New Tax Law Expands College Savings Plans to K-12
The recently enacted Republican tax reform includes a provision allowing parents to use federal-tax-free educational savings accounts for K-12 expenses.
The law expands the benefits of 529 savings plans, which are “educational savings [plans] operated by a state, state agency or educational institution, named after the IRS code section that created them,” The Tennessean reported in January 2018. “Before the new tax plan, 529 plans were exclusively used for college related expenses, but the new tax plan includes a provision that allows 529 plans to be used for K-12 education expenses. This includes private school tuition as well as public and religious elementary and secondary school expenses. It does not allow 529 plans to be used for homeschooling expenses. Beginning this year, 529 plans can pay up to $10,000 a year for K-12 expenses.”
President Trump signed the tax reform bill just before Christmas 2017.
Cruz Offered Successful Amendment
Prior to passage of the final tax reform bill, the U.S. Senate passed the Tax Cuts and Jobs Act, which included a Student Opportunity Amendment by Sen. Ted Cruz (R–TX) expanding the use of 529 dollars to include homeschool, private, and parochial students.
A letter sent to Cruz’s office in December 2017 with the signatures of 70 organizations had advocated the expansion of 529 education savings accounts.

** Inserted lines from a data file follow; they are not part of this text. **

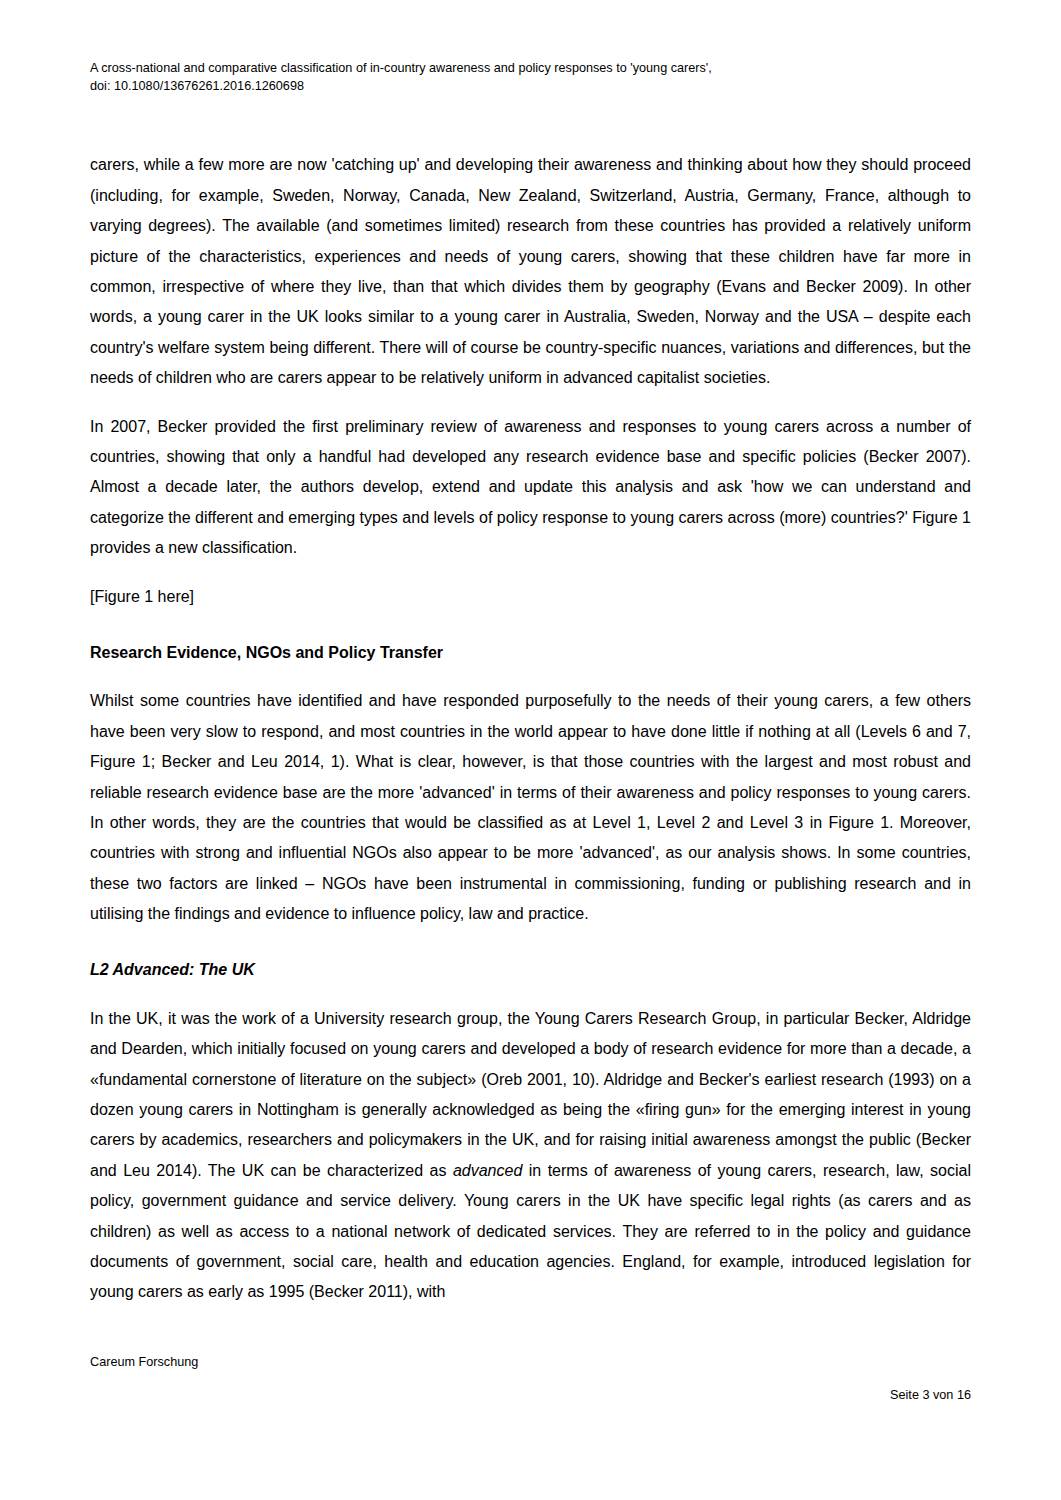A cross-national and comparative classification of in-country awareness and policy responses to 'young carers',
doi: 10.1080/13676261.2016.1260698
carers, while a few more are now 'catching up' and developing their awareness and thinking about how they should proceed (including, for example, Sweden, Norway, Canada, New Zealand, Switzerland, Austria, Germany, France, although to varying degrees). The available (and sometimes limited) research from these countries has provided a relatively uniform picture of the characteristics, experiences and needs of young carers, showing that these children have far more in common, irrespective of where they live, than that which divides them by geography (Evans and Becker 2009). In other words, a young carer in the UK looks similar to a young carer in Australia, Sweden, Norway and the USA – despite each country's welfare system being different. There will of course be country-specific nuances, variations and differences, but the needs of children who are carers appear to be relatively uniform in advanced capitalist societies.
In 2007, Becker provided the first preliminary review of awareness and responses to young carers across a number of countries, showing that only a handful had developed any research evidence base and specific policies (Becker 2007). Almost a decade later, the authors develop, extend and update this analysis and ask 'how we can understand and categorize the different and emerging types and levels of policy response to young carers across (more) countries?' Figure 1 provides a new classification.
[Figure 1 here]
Research Evidence, NGOs and Policy Transfer
Whilst some countries have identified and have responded purposefully to the needs of their young carers, a few others have been very slow to respond, and most countries in the world appear to have done little if nothing at all (Levels 6 and 7, Figure 1; Becker and Leu 2014, 1). What is clear, however, is that those countries with the largest and most robust and reliable research evidence base are the more 'advanced' in terms of their awareness and policy responses to young carers. In other words, they are the countries that would be classified as at Level 1, Level 2 and Level 3 in Figure 1. Moreover, countries with strong and influential NGOs also appear to be more 'advanced', as our analysis shows. In some countries, these two factors are linked – NGOs have been instrumental in commissioning, funding or publishing research and in utilising the findings and evidence to influence policy, law and practice.
L2 Advanced: The UK
In the UK, it was the work of a University research group, the Young Carers Research Group, in particular Becker, Aldridge and Dearden, which initially focused on young carers and developed a body of research evidence for more than a decade, a «fundamental cornerstone of literature on the subject» (Oreb 2001, 10). Aldridge and Becker's earliest research (1993) on a dozen young carers in Nottingham is generally acknowledged as being the «firing gun» for the emerging interest in young carers by academics, researchers and policymakers in the UK, and for raising initial awareness amongst the public (Becker and Leu 2014). The UK can be characterized as advanced in terms of awareness of young carers, research, law, social policy, government guidance and service delivery. Young carers in the UK have specific legal rights (as carers and as children) as well as access to a national network of dedicated services. They are referred to in the policy and guidance documents of government, social care, health and education agencies. England, for example, introduced legislation for young carers as early as 1995 (Becker 2011), with
Careum Forschung
Seite 3 von 16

A project of the Invest in Education Foundation and the #EdTaxCredit50 Coalition, the letter urged the House and Senate to include the expansion language in the tax reform bill.
“If included in the final law, this will mark the first legislative expansion of nationwide private school choice in 20 years,” the letter stated.

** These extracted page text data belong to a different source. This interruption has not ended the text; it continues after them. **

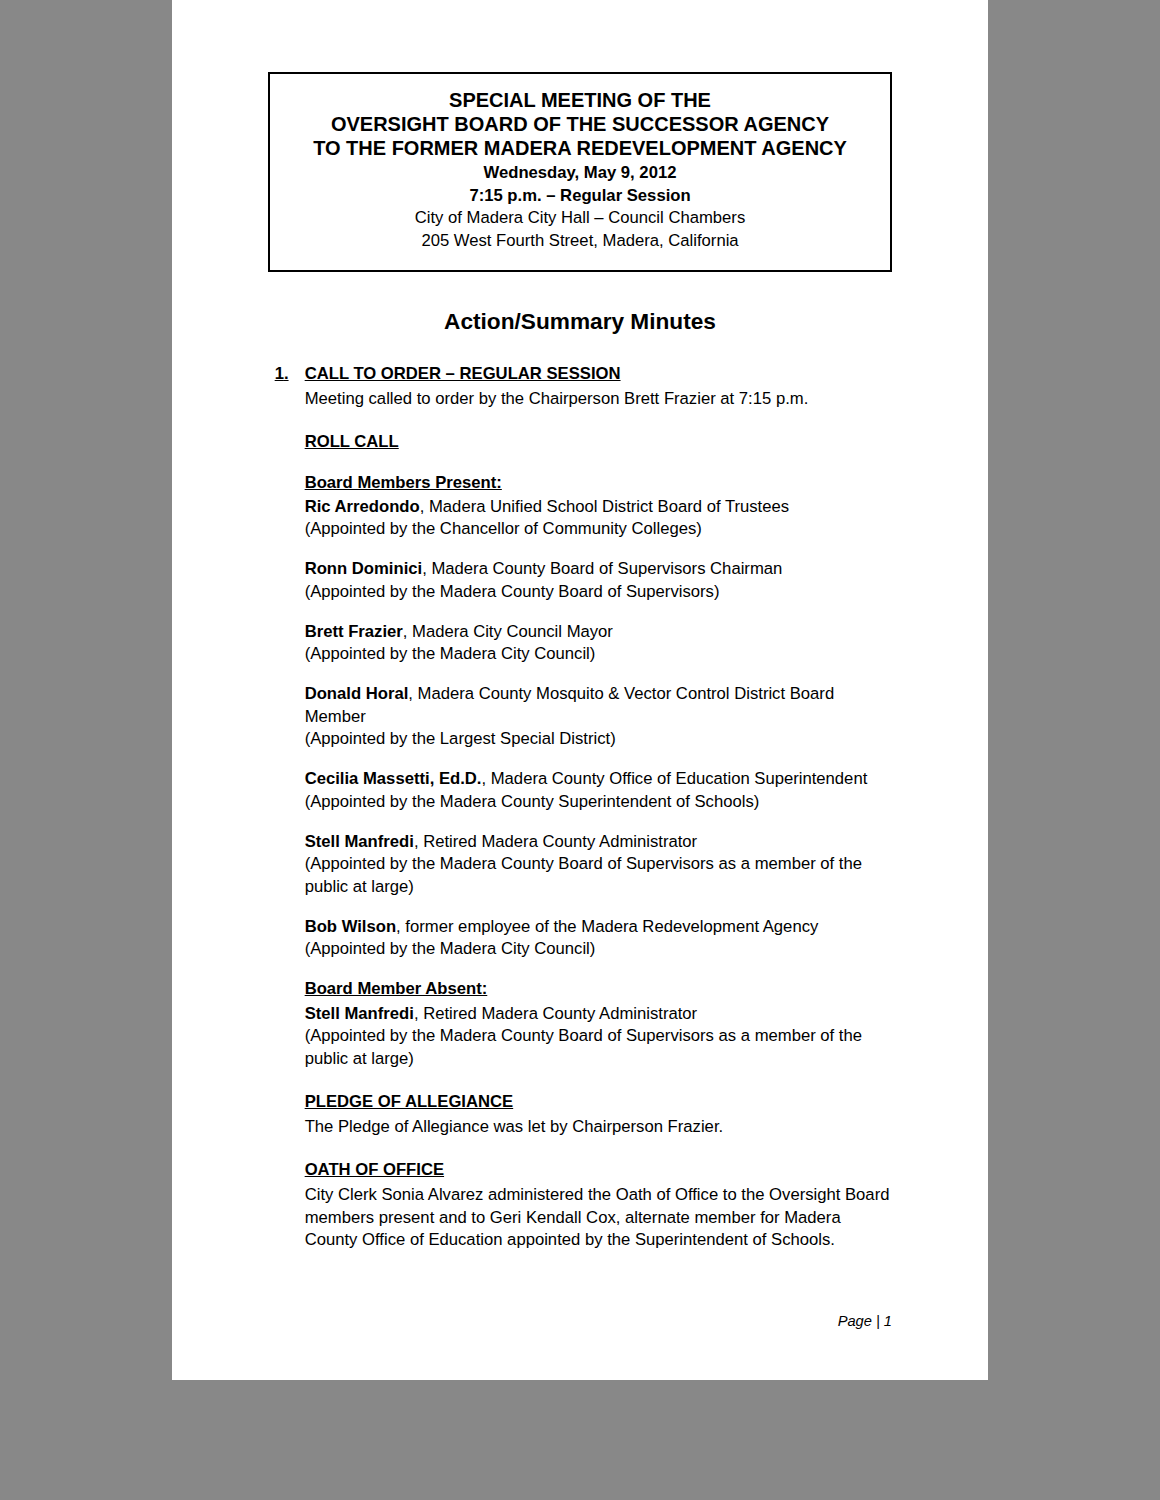SPECIAL MEETING OF THE
OVERSIGHT BOARD OF THE SUCCESSOR AGENCY
TO THE FORMER MADERA REDEVELOPMENT AGENCY
Wednesday, May 9, 2012
7:15 p.m. – Regular Session
City of Madera City Hall – Council Chambers
205 West Fourth Street, Madera, California
Action/Summary Minutes
CALL TO ORDER – REGULAR SESSION
Meeting called to order by the Chairperson Brett Frazier at 7:15 p.m.
ROLL CALL
Board Members Present:
Ric Arredondo, Madera Unified School District Board of Trustees (Appointed by the Chancellor of Community Colleges)
Ronn Dominici, Madera County Board of Supervisors Chairman (Appointed by the Madera County Board of Supervisors)
Brett Frazier, Madera City Council Mayor (Appointed by the Madera City Council)
Donald Horal, Madera County Mosquito & Vector Control District Board Member (Appointed by the Largest Special District)
Cecilia Massetti, Ed.D., Madera County Office of Education Superintendent (Appointed by the Madera County Superintendent of Schools)
Stell Manfredi, Retired Madera County Administrator (Appointed by the Madera County Board of Supervisors as a member of the public at large)
Bob Wilson, former employee of the Madera Redevelopment Agency (Appointed by the Madera City Council)
Board Member Absent:
Stell Manfredi, Retired Madera County Administrator (Appointed by the Madera County Board of Supervisors as a member of the public at large)
PLEDGE OF ALLEGIANCE
The Pledge of Allegiance was let by Chairperson Frazier.
OATH OF OFFICE
City Clerk Sonia Alvarez administered the Oath of Office to the Oversight Board members present and to Geri Kendall Cox, alternate member for Madera County Office of Education appointed by the Superintendent of Schools.
Page | 1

Before Congress voted on the final version, a vote on Cruz’s amendment reached a 50-50 tie in the Senate. Vice-President Mike Pence cast a midnight vote to pass the amendment.
Dems Exclude Homeschool Families
Although 529 Plans are now available to students in elementary and secondary schools, the homeschool population was rejected when Senate Democrats used a procedural technicality to strike a few lines from the tax bill that deemed certain homeschooling expenses as permissible withdrawals from 529 accounts.
Thomas Carroll, president of the Invest in Education Foundation, says homeschooling parents should be allowed to participate just like anybody else.
“If parents are able to invest their own money in a 529 account, they should be able to take it out for legitimate homeschooling expenses,” Carroll said. “They are not asking for a gift from anybody; they are investing their own money.”
Carroll says homeschooling families provide a significant benefit to the public schools through their property taxes.
“Without incurring public expenses, they are paying federal, state, and local taxes to support schools that their children are not attending,” Carroll said. “They are doing a tremendous public service. The least we can do is make it easier to save their own money.”
“While some states are quite upset about this change and the possible loss in tax revenue they are about to experience, when you look at the big picture, this tax change is well-deserved,” Jeffrey Dorfman, a professor of economics at the University of Georgia, wrote in a January op-ed for Forbes.
Dorfman says worries about the potential fiscal effects of 529 accounts are unfounded.
“People are worried about rich people who are going to open an account and plunk $200,000 in on the day their baby is born,” Dorfman told School Reform News. “However, that is a small number of people. For the average person, 529 accounts have a big effect, because in states that allow you to deduct up to a certain amount of 529 contribution from your taxes, you can put money in and then take it right back out to pay private school tuition. Meanwhile, families are able to save a little money on their state taxes.”
Carroll says the credits are clearly targeted toward the middle class, not the rich.
“Some critics say that these accounts are a millionaire’s plaything,” Carroll said. “But the truth is, the participation of families whose household income totals $1 million is half of one percentage point. It is very low because they have other tax vehicles to save money. The targeted audience is the middle class.”